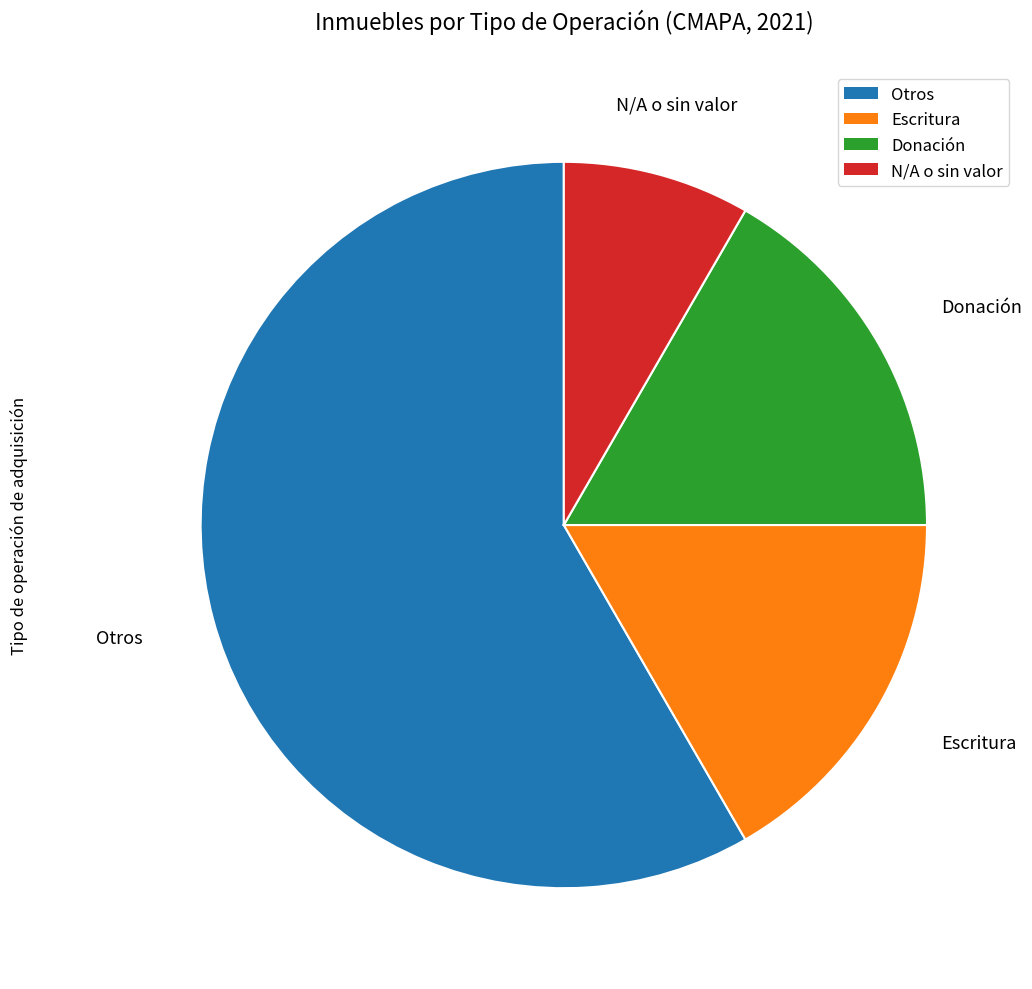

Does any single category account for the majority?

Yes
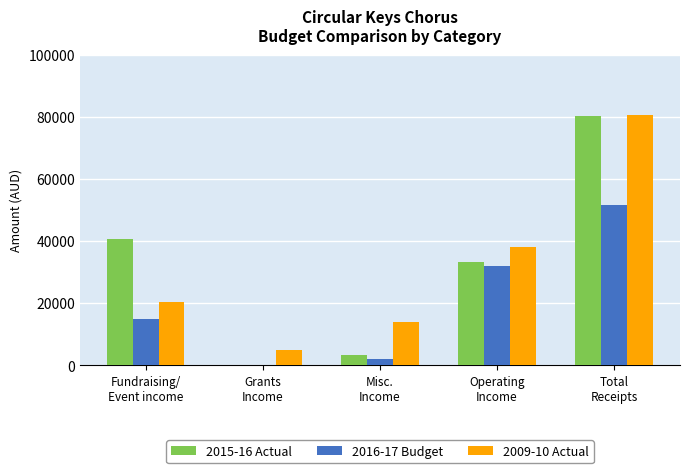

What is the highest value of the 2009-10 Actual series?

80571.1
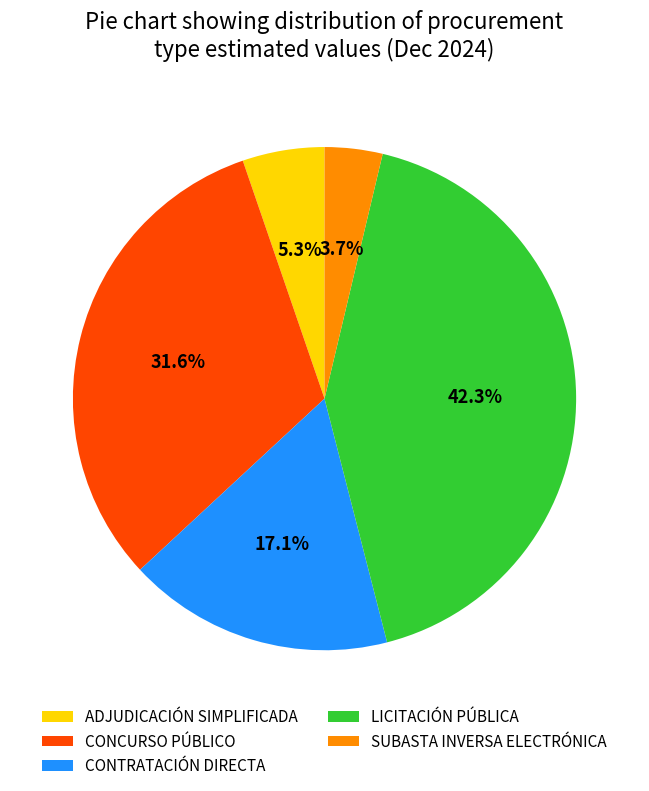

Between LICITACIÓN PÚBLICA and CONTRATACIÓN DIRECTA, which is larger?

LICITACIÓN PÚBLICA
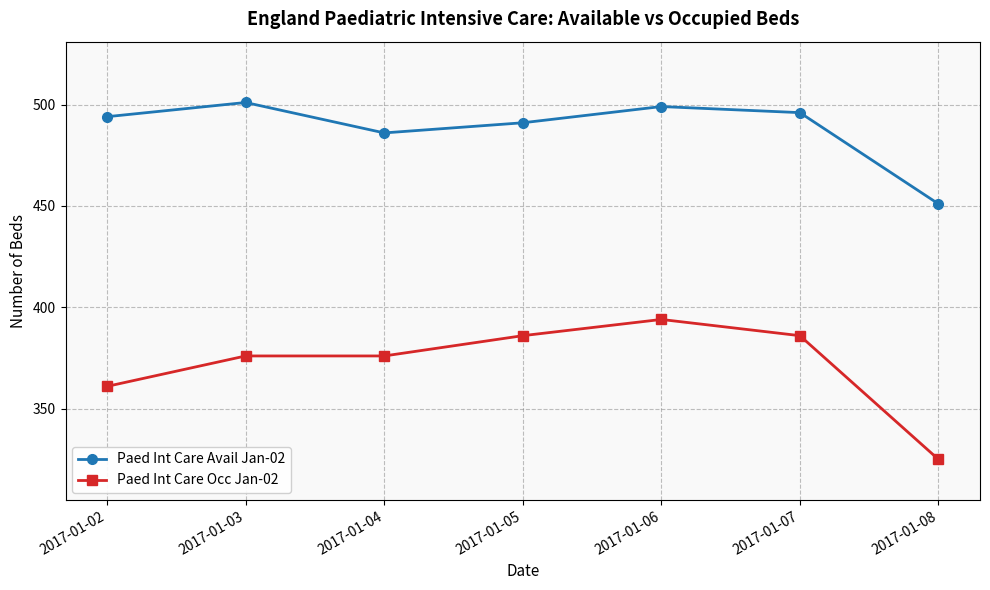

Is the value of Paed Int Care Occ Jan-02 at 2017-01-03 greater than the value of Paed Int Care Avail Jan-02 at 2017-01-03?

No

Problem statement
Arrange the lines above as a JSON list of strings, one string per line, with blank lines and the pictures left out.

Result
[
  "Does any single category account for the majority?",
  "Yes",
  "What is the highest value of the 2009-10 Actual series?",
  "80571.1",
  "Between LICITACIÓN PÚBLICA and CONTRATACIÓN DIRECTA, which is larger?",
  "LICITACIÓN PÚBLICA",
  "Is the value of Paed Int Care Occ Jan-02 at 2017-01-03 greater than the value of Paed Int Care Avail Jan-02 at 2017-01-03?",
  "No"
]